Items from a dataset
>>>

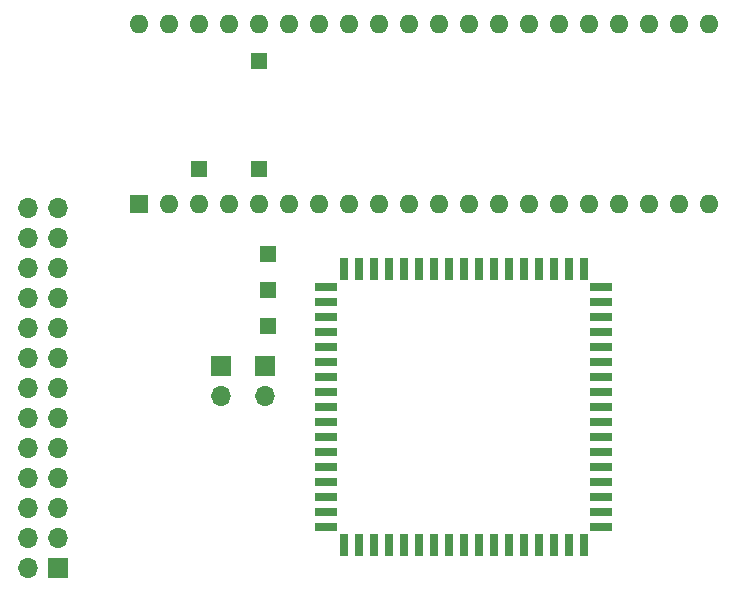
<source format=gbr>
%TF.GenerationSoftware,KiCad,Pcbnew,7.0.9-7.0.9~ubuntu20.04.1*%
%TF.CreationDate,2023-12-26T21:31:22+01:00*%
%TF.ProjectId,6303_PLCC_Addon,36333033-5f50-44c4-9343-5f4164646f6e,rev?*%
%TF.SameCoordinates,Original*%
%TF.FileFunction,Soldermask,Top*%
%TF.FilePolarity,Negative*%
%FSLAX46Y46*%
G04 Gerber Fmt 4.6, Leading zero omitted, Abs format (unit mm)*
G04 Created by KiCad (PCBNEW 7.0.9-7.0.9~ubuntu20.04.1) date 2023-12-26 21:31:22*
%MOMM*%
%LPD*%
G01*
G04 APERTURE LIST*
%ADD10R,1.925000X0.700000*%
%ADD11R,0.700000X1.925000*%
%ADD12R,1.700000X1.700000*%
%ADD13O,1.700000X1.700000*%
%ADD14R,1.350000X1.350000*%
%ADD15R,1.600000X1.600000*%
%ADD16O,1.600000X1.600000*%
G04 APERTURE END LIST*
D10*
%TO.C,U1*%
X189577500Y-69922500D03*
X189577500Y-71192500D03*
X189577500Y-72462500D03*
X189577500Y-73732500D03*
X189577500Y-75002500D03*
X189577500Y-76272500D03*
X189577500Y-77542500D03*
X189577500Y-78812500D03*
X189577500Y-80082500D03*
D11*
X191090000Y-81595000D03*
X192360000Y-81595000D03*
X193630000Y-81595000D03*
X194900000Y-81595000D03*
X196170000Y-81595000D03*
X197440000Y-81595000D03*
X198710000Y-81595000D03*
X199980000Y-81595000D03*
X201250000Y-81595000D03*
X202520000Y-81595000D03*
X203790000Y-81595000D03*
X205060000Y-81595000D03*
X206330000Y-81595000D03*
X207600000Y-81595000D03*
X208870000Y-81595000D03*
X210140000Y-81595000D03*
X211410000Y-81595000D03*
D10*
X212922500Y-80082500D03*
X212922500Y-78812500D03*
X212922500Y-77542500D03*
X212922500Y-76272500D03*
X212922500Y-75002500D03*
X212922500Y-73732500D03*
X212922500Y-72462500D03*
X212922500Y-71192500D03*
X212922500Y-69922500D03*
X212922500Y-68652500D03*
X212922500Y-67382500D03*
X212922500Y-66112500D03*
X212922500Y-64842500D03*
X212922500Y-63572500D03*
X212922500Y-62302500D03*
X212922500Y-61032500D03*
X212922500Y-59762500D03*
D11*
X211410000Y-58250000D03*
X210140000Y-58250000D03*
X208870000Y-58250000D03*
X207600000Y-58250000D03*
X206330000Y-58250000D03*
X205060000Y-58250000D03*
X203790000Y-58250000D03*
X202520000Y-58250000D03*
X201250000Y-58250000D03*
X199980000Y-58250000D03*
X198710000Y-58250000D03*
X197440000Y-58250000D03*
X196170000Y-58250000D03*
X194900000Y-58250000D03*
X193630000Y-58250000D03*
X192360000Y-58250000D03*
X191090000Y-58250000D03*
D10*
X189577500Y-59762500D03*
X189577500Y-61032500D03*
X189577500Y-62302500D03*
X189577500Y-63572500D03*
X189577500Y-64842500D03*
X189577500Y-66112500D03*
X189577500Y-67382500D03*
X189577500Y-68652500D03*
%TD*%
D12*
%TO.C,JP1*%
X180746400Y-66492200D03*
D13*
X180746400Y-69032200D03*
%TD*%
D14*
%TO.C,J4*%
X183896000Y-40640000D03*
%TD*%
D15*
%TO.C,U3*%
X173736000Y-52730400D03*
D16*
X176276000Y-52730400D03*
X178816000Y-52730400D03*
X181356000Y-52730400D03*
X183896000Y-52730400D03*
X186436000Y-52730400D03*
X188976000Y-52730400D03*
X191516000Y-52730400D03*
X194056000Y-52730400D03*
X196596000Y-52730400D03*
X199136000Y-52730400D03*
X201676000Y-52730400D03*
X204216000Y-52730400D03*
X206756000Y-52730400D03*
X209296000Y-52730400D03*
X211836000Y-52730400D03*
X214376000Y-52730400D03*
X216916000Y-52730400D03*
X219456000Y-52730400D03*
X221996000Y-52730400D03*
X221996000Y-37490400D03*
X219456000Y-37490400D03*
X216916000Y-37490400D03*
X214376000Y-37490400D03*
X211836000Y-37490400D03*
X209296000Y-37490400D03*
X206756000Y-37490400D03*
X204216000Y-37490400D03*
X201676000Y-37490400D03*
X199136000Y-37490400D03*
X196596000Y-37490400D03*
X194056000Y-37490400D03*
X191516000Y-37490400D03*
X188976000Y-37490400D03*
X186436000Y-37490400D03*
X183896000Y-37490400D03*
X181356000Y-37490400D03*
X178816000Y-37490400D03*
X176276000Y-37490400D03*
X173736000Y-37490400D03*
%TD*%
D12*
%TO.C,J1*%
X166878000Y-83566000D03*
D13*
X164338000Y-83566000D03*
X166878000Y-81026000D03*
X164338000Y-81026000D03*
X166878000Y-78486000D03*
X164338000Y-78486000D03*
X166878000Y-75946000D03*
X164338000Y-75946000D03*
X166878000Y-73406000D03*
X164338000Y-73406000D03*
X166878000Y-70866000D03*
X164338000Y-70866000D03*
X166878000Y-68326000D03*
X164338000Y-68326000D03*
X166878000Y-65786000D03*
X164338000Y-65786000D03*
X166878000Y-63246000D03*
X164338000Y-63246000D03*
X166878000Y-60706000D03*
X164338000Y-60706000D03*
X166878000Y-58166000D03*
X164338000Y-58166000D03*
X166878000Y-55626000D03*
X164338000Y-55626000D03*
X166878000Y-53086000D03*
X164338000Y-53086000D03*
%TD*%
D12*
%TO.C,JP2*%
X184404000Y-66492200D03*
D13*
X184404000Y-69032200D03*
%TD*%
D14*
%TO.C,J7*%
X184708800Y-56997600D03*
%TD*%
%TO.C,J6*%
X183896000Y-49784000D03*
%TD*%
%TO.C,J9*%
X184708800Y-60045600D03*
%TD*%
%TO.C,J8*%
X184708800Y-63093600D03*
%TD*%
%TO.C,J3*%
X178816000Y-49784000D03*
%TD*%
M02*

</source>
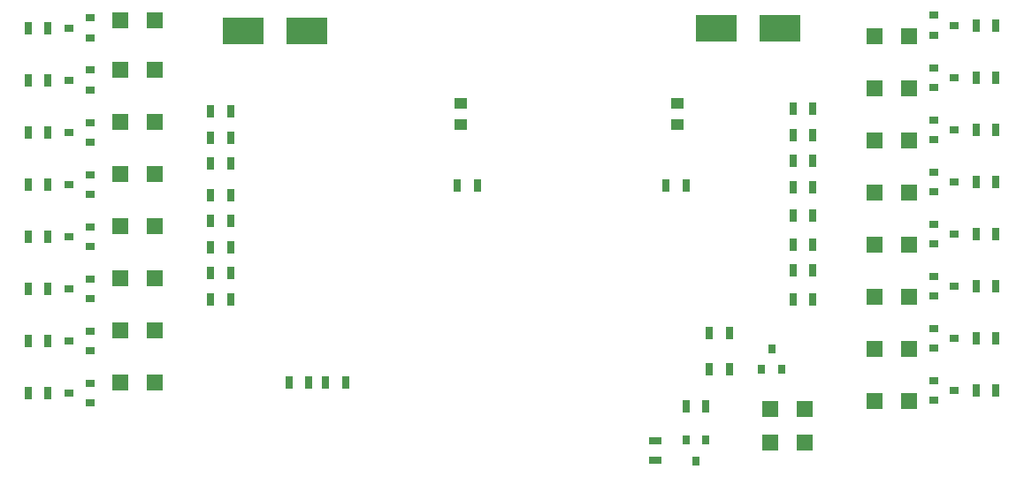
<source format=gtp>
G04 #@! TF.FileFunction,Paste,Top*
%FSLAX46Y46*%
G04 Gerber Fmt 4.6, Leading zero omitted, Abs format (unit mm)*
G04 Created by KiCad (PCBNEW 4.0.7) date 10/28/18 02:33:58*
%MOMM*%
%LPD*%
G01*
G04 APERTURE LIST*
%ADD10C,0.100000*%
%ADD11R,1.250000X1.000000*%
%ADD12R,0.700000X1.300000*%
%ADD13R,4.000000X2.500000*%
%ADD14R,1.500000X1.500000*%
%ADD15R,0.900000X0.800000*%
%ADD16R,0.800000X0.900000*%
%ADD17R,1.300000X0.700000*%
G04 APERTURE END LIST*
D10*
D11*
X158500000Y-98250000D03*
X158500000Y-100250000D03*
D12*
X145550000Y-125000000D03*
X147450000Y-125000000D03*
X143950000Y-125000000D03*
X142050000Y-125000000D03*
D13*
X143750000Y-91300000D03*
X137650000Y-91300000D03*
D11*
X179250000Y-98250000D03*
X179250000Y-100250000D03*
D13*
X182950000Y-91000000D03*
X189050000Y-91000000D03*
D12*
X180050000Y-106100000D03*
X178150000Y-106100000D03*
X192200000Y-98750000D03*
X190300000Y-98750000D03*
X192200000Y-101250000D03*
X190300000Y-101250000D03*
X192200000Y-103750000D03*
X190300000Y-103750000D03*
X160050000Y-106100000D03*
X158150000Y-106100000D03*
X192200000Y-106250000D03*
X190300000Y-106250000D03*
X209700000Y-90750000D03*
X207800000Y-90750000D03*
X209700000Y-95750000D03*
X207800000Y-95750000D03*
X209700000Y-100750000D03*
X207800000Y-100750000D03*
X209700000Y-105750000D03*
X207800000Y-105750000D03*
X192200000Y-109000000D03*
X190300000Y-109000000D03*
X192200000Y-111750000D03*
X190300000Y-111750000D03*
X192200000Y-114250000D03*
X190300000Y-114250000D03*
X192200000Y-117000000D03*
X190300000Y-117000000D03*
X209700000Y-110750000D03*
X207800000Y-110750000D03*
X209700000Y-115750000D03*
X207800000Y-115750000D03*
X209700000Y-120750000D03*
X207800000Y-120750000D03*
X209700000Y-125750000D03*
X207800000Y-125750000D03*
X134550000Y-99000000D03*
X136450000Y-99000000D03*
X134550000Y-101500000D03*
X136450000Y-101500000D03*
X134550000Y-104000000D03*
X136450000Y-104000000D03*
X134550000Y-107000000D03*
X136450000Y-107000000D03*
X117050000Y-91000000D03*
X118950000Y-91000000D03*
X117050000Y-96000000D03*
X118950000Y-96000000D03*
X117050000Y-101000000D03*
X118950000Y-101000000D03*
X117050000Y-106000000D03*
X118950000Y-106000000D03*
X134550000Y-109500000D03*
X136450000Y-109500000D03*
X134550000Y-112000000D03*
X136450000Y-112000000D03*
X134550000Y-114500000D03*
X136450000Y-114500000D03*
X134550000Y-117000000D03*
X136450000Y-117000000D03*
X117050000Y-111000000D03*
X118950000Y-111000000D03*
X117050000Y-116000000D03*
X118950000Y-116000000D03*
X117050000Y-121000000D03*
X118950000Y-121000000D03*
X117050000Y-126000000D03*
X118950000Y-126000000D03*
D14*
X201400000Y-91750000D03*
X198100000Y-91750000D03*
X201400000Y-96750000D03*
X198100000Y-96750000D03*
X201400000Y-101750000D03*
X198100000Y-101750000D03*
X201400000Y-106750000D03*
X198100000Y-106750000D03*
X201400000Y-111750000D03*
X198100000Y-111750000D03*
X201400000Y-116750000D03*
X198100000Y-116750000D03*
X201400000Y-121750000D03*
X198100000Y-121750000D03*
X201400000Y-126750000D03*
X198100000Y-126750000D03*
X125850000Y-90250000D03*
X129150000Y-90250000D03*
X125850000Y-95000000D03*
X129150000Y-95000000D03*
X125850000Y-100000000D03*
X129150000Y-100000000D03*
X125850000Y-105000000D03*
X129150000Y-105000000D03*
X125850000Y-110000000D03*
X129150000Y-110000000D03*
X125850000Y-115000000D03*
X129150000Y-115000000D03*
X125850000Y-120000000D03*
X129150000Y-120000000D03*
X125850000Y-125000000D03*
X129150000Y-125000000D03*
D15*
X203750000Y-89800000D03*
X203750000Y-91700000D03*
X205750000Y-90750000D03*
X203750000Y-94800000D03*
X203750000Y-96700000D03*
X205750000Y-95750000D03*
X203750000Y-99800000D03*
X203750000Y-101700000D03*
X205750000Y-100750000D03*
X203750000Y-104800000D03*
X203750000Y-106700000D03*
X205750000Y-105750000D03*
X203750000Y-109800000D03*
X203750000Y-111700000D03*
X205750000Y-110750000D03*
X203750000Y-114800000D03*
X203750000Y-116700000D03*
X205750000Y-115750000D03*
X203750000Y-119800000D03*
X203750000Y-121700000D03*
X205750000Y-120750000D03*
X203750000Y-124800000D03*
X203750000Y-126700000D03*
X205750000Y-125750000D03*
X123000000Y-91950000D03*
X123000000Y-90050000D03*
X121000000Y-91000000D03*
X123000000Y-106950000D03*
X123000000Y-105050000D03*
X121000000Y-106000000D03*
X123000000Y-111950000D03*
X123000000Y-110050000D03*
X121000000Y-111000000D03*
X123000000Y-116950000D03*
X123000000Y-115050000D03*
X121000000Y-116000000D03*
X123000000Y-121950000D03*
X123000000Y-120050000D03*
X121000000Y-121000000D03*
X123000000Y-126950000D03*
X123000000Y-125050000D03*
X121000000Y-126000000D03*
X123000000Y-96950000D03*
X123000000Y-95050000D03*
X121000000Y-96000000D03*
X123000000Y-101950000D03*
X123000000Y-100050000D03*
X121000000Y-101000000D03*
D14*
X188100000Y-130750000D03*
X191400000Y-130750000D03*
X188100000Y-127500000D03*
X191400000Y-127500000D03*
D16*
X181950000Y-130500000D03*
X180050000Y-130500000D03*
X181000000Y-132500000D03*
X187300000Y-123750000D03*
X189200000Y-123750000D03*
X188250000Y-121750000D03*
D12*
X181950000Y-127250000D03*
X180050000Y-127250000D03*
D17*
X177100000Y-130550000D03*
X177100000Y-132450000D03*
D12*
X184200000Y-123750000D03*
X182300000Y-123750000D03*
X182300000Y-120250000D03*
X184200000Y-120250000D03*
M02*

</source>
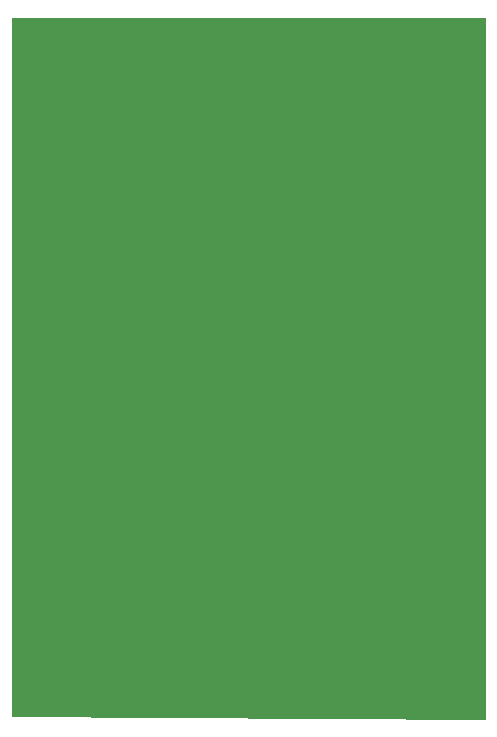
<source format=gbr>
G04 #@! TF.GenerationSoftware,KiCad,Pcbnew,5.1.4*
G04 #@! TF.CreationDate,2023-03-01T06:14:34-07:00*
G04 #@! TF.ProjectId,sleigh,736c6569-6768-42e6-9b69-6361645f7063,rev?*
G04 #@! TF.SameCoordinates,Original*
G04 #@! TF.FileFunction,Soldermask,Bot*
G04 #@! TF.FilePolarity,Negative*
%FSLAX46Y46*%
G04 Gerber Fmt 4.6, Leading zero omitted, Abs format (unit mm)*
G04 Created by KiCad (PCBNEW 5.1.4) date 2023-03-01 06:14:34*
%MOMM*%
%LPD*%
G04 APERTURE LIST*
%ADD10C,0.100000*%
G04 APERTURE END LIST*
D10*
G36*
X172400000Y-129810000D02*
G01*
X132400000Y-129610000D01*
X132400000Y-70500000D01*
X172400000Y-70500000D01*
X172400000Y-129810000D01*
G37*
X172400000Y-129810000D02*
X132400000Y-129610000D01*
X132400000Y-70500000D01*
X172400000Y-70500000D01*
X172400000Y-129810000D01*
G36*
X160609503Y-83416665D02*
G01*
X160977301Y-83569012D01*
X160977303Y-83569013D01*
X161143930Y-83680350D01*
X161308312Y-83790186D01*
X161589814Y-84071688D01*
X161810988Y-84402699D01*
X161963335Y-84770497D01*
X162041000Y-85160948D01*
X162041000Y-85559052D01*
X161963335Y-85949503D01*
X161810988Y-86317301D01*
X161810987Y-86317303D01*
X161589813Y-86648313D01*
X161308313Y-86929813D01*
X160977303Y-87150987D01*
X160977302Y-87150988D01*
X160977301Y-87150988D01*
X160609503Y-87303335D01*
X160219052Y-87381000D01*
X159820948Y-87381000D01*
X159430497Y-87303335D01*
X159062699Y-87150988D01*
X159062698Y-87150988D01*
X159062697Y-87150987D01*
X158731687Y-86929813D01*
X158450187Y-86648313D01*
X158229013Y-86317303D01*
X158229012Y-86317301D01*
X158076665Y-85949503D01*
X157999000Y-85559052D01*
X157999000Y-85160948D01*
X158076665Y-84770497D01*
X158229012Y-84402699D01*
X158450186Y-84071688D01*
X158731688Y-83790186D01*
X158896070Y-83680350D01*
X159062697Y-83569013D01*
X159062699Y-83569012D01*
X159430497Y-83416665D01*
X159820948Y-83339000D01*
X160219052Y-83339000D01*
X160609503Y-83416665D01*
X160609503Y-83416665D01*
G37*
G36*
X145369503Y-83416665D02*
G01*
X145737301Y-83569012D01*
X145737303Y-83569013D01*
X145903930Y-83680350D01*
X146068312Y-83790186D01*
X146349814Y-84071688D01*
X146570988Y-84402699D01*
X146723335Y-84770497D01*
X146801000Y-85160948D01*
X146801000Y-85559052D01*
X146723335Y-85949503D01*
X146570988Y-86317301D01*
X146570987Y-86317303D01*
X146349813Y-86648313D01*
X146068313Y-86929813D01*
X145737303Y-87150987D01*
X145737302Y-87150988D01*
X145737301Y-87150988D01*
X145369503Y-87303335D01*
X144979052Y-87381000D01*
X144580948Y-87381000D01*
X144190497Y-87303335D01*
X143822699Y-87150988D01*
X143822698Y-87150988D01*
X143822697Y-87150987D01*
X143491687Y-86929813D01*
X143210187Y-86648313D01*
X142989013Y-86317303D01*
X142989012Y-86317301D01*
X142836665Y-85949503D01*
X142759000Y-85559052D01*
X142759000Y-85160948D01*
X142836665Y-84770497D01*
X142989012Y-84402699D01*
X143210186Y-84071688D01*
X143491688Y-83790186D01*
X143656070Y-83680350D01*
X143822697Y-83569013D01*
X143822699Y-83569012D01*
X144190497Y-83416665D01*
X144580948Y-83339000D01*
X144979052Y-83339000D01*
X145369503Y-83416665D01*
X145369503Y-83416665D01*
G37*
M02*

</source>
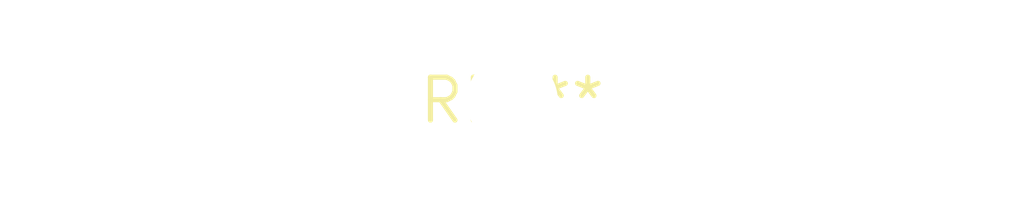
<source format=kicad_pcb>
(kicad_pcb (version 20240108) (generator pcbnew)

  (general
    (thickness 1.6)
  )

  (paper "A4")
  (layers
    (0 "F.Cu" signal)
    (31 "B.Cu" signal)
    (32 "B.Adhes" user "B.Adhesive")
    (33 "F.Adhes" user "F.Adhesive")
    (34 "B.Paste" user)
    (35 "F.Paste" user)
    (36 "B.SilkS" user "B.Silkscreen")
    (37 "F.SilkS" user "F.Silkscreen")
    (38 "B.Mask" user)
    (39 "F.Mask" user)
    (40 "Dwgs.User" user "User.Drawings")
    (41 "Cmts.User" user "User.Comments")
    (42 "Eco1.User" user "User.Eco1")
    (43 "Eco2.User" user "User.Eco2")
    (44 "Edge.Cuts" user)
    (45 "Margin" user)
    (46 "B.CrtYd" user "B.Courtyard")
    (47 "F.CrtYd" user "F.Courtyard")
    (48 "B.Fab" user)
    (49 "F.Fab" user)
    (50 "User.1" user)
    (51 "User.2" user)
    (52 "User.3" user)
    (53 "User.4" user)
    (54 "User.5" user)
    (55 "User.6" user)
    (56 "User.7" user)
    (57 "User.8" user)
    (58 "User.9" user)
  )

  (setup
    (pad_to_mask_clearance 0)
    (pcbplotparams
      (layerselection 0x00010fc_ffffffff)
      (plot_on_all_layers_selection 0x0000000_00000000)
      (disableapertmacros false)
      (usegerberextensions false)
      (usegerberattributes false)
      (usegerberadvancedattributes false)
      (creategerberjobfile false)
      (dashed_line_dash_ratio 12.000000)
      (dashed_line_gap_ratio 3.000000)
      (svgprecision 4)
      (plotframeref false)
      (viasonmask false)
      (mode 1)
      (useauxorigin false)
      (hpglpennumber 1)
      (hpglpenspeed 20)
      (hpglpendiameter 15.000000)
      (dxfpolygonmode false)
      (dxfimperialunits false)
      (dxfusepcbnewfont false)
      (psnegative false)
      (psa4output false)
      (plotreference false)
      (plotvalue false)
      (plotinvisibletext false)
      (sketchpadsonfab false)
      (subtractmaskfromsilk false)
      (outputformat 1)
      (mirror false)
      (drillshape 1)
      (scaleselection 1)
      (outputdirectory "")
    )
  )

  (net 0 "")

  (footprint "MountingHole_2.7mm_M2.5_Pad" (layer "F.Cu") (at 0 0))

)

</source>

<<<

◆ Exercise details: From the first line of the entries above down to the line holding "X189577500Y-61032500D03*", quote each line exactly and nothing else, skipping pictures.

◆ Response to this task:
<source format=gbr>
%TF.GenerationSoftware,KiCad,Pcbnew,7.0.9-7.0.9~ubuntu20.04.1*%
%TF.CreationDate,2023-12-26T21:31:22+01:00*%
%TF.ProjectId,6303_PLCC_Addon,36333033-5f50-44c4-9343-5f4164646f6e,rev?*%
%TF.SameCoordinates,Original*%
%TF.FileFunction,Soldermask,Top*%
%TF.FilePolarity,Negative*%
%FSLAX46Y46*%
G04 Gerber Fmt 4.6, Leading zero omitted, Abs format (unit mm)*
G04 Created by KiCad (PCBNEW 7.0.9-7.0.9~ubuntu20.04.1) date 2023-12-26 21:31:22*
%MOMM*%
%LPD*%
G01*
G04 APERTURE LIST*
%ADD10R,1.925000X0.700000*%
%ADD11R,0.700000X1.925000*%
%ADD12R,1.700000X1.700000*%
%ADD13O,1.700000X1.700000*%
%ADD14R,1.350000X1.350000*%
%ADD15R,1.600000X1.600000*%
%ADD16O,1.600000X1.600000*%
G04 APERTURE END LIST*
D10*
%TO.C,U1*%
X189577500Y-69922500D03*
X189577500Y-71192500D03*
X189577500Y-72462500D03*
X189577500Y-73732500D03*
X189577500Y-75002500D03*
X189577500Y-76272500D03*
X189577500Y-77542500D03*
X189577500Y-78812500D03*
X189577500Y-80082500D03*
D11*
X191090000Y-81595000D03*
X192360000Y-81595000D03*
X193630000Y-81595000D03*
X194900000Y-81595000D03*
X196170000Y-81595000D03*
X197440000Y-81595000D03*
X198710000Y-81595000D03*
X199980000Y-81595000D03*
X201250000Y-81595000D03*
X202520000Y-81595000D03*
X203790000Y-81595000D03*
X205060000Y-81595000D03*
X206330000Y-81595000D03*
X207600000Y-81595000D03*
X208870000Y-81595000D03*
X210140000Y-81595000D03*
X211410000Y-81595000D03*
D10*
X212922500Y-80082500D03*
X212922500Y-78812500D03*
X212922500Y-77542500D03*
X212922500Y-76272500D03*
X212922500Y-75002500D03*
X212922500Y-73732500D03*
X212922500Y-72462500D03*
X212922500Y-71192500D03*
X212922500Y-69922500D03*
X212922500Y-68652500D03*
X212922500Y-67382500D03*
X212922500Y-66112500D03*
X212922500Y-64842500D03*
X212922500Y-63572500D03*
X212922500Y-62302500D03*
X212922500Y-61032500D03*
X212922500Y-59762500D03*
D11*
X211410000Y-58250000D03*
X210140000Y-58250000D03*
X208870000Y-58250000D03*
X207600000Y-58250000D03*
X206330000Y-58250000D03*
X205060000Y-58250000D03*
X203790000Y-58250000D03*
X202520000Y-58250000D03*
X201250000Y-58250000D03*
X199980000Y-58250000D03*
X198710000Y-58250000D03*
X197440000Y-58250000D03*
X196170000Y-58250000D03*
X194900000Y-58250000D03*
X193630000Y-58250000D03*
X192360000Y-58250000D03*
X191090000Y-58250000D03*
D10*
X189577500Y-59762500D03*
X189577500Y-61032500D03*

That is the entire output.